## REQUEST
Make an exact transcript of the lines in the data below, starting with the one containing "Jūsų asmens duomenis saugome" and going on through the one containing "Sandberg, Schondra, Bad", with both included and the pictures left out.

[Dataset entries]
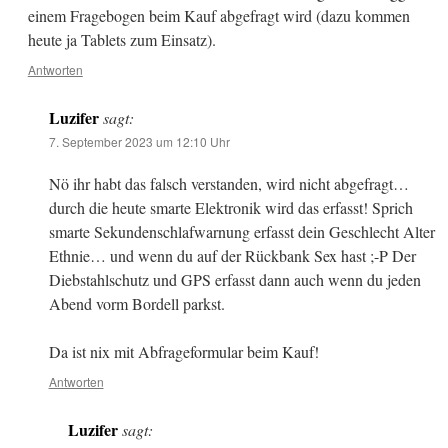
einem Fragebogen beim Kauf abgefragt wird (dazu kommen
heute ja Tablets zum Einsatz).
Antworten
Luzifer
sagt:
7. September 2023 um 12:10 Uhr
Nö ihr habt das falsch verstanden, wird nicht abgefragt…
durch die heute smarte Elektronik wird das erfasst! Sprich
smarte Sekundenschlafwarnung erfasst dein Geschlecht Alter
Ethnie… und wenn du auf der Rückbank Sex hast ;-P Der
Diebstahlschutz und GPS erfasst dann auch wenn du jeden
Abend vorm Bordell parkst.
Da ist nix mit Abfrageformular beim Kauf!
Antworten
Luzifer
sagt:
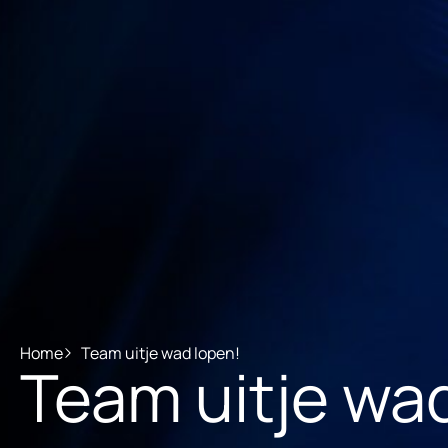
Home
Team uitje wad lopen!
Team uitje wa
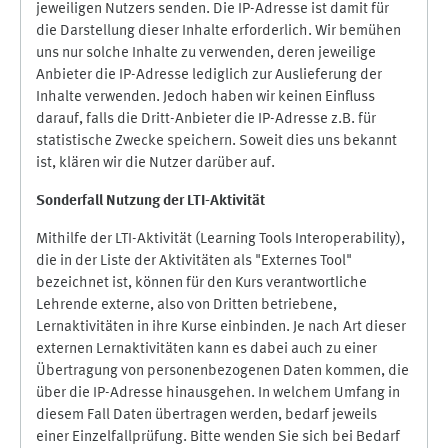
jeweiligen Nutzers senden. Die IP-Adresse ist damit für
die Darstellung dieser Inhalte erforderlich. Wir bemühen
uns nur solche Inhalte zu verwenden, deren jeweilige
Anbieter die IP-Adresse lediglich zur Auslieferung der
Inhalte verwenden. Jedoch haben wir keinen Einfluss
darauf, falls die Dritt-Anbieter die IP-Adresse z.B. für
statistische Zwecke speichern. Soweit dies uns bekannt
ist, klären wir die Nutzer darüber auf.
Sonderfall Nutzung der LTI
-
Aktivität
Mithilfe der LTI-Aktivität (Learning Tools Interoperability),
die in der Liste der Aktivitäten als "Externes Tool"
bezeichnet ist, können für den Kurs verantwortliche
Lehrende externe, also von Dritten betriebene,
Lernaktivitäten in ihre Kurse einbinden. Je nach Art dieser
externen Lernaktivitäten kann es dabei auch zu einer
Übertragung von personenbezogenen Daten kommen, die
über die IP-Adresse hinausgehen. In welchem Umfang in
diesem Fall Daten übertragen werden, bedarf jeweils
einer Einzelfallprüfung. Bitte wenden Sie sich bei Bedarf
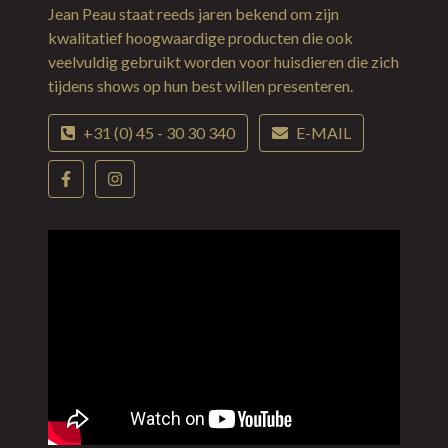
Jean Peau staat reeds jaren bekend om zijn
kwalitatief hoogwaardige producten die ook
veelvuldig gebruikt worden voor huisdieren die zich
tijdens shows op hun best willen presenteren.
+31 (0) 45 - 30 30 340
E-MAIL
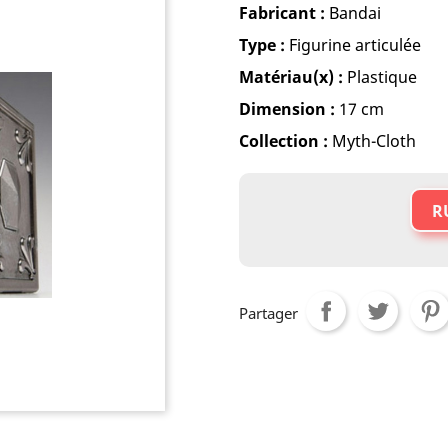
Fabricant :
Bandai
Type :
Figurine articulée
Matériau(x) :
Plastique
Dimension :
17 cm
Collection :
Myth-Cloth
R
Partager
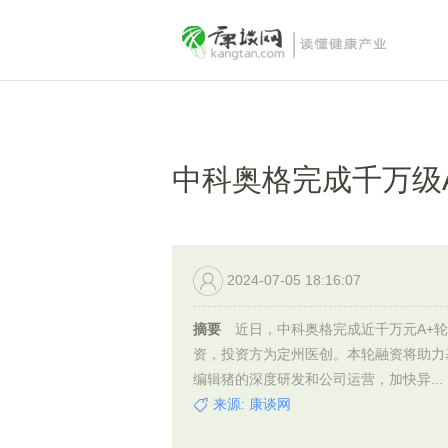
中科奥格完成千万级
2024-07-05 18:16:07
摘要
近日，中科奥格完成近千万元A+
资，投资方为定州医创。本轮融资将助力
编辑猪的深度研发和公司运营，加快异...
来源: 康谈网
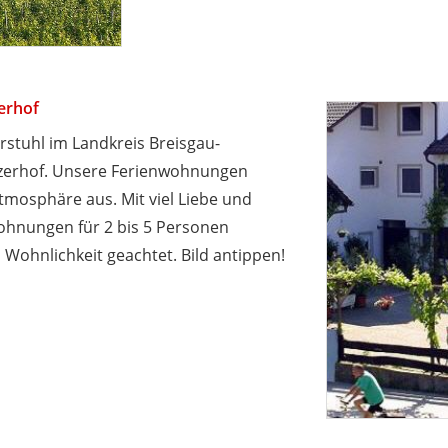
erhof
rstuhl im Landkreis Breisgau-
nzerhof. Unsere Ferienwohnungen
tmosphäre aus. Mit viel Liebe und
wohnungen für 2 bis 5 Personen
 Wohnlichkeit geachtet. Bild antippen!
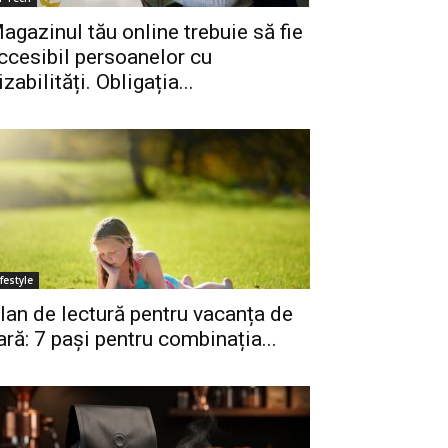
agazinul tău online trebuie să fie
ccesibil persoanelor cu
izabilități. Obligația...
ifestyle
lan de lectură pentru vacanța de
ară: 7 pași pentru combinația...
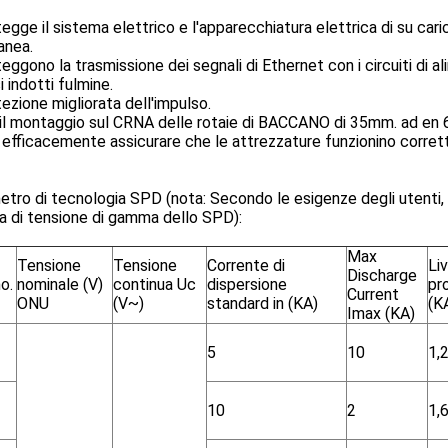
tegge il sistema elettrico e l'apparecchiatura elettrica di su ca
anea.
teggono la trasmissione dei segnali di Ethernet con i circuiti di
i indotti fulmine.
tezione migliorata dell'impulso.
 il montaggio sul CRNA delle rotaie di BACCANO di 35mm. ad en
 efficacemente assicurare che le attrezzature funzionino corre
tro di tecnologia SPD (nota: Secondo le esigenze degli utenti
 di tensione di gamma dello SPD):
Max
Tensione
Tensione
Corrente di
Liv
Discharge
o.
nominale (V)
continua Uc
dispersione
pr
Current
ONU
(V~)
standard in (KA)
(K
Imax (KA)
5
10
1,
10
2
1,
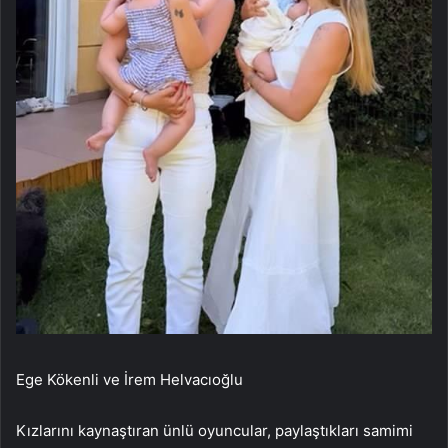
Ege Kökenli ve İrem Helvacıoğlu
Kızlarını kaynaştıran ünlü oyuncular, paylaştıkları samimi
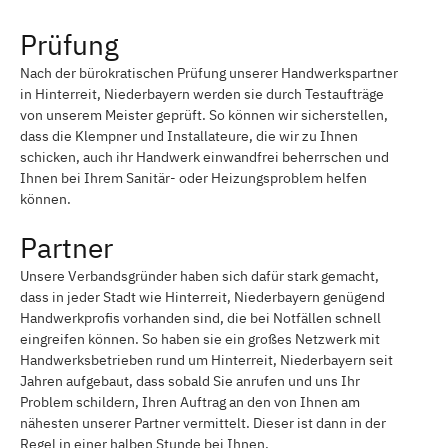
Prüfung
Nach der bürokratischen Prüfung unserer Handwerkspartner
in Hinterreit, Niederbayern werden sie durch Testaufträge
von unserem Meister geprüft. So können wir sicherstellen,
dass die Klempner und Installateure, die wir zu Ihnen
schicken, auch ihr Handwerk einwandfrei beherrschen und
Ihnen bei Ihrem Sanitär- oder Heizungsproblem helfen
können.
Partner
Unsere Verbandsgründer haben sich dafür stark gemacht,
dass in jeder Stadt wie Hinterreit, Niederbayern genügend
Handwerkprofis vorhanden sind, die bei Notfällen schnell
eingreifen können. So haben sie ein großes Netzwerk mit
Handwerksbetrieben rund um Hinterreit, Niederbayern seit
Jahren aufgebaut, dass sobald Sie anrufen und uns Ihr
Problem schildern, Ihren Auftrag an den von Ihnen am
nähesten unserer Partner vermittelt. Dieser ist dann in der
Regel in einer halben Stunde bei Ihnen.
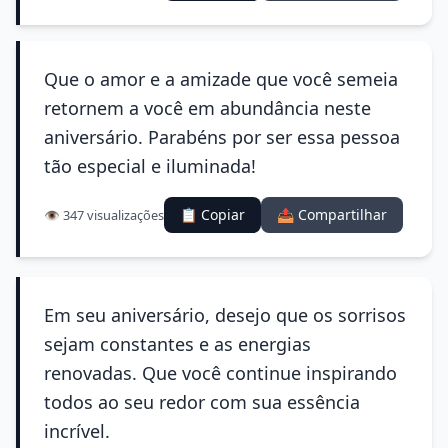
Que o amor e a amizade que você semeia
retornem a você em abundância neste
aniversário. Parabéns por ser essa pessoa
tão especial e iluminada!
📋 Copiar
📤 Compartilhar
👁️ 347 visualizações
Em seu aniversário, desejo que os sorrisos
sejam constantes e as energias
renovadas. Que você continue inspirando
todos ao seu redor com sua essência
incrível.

* * *

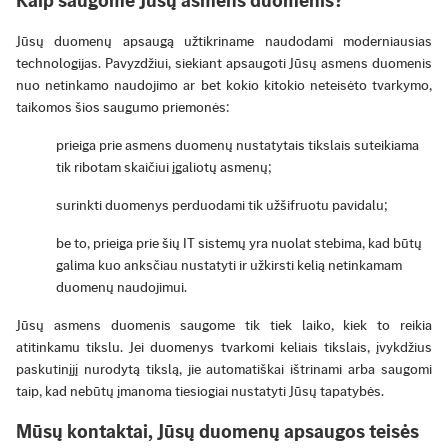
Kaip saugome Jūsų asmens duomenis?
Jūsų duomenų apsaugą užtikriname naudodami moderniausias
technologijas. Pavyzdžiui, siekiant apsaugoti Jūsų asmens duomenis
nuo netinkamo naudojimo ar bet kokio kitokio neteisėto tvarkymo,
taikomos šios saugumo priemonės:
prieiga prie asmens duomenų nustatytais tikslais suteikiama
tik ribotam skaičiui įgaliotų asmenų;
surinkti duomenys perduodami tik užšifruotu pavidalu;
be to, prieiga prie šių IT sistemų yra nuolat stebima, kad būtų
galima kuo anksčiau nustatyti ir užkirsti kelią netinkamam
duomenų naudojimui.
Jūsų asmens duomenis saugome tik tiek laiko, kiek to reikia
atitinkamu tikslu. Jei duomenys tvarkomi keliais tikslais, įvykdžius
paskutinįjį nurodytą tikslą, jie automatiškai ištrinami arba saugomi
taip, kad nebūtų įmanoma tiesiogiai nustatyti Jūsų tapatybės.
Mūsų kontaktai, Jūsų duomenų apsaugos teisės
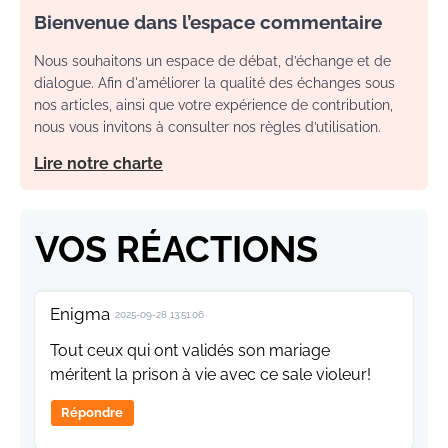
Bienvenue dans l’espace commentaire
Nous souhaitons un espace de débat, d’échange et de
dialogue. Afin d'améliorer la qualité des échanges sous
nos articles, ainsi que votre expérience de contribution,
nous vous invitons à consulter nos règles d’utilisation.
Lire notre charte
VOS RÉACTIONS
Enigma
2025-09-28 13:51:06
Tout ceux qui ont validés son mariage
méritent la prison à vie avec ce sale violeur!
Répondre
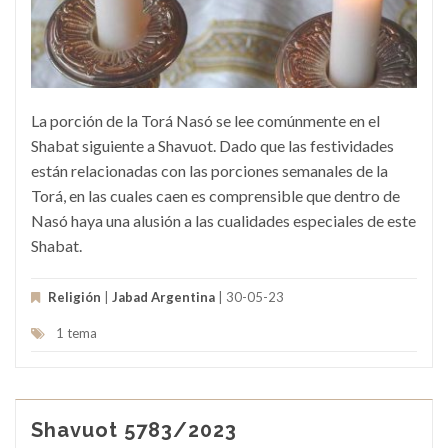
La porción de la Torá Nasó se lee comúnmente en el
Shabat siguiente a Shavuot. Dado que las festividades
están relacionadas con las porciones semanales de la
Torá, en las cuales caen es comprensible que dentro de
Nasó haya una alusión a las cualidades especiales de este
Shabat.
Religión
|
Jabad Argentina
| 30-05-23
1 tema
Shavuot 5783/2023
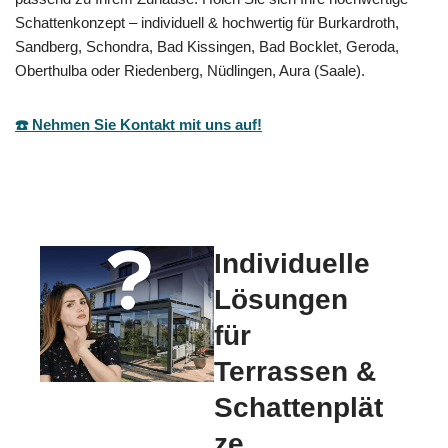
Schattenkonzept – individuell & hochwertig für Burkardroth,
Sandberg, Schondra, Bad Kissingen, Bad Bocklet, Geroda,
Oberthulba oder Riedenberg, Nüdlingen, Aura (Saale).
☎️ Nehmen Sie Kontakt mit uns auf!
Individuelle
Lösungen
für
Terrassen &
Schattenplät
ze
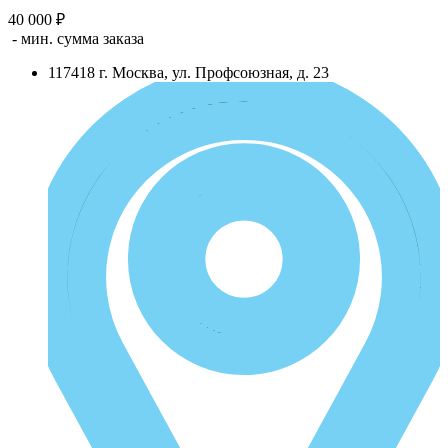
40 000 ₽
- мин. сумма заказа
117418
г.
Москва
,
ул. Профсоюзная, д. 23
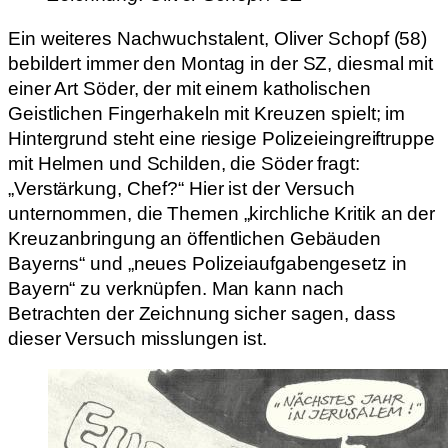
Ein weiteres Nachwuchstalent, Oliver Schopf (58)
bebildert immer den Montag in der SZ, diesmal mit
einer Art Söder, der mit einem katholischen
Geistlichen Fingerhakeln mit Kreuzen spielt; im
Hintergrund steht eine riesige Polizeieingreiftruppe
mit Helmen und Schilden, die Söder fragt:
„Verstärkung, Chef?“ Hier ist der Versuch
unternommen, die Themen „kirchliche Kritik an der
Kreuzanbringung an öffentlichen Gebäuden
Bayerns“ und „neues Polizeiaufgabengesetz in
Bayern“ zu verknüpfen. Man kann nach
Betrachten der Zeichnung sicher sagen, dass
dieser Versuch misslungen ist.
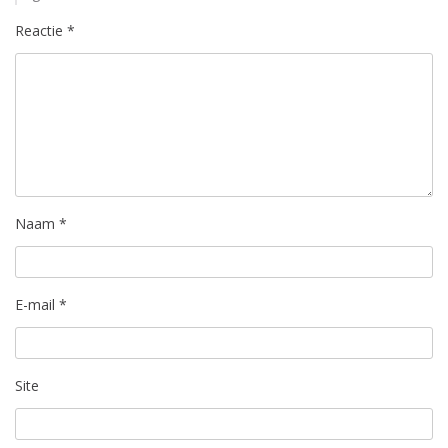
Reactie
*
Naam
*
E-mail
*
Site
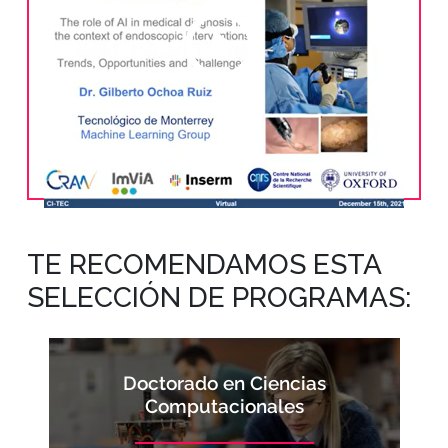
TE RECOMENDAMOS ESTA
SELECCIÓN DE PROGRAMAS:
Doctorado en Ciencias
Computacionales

## WRITTEN RESPONSE
Jūsų asmens duomenis saugome tik tiek laiko, kiek to reikia
atitinkamu tikslu. Jei duomenys tvarkomi keliais tikslais, įvykdžius
paskutinįjį nurodytą tikslą, jie automatiškai ištrinami arba saugomi
taip, kad nebūtų įmanoma tiesiogiai nustatyti Jūsų tapatybės.
Mūsų kontaktai, Jūsų duomenų apsaugos teisės
Bienvenue dans l’espace commentaire
Nous souhaitons un espace de débat, d’échange et de
dialogue. Afin d'améliorer la qualité des échanges sous
nos articles, ainsi que votre expérience de contribution,
nous vous invitons à consulter nos règles d’utilisation.
Lire notre charte
VOS RÉACTIONS
Enigma
2025-09-28 13:51:06
Tout ceux qui ont validés son mariage
méritent la prison à vie avec ce sale violeur!
Répondre
La porción de la Torá Nasó se lee comúnmente en el
Shabat siguiente a Shavuot. Dado que las festividades
están relacionadas con las porciones semanales de la
Torá, en las cuales caen es comprensible que dentro de
Nasó haya una alusión a las cualidades especiales de este
Shabat.
Religión
|
Jabad Argentina
| 30-05-23
1 tema
Shavuot 5783/2023
Schattenkonzept – individuell & hochwertig für Burkardroth,
Sandberg, Schondra, Bad Kissingen, Bad Bocklet, Geroda,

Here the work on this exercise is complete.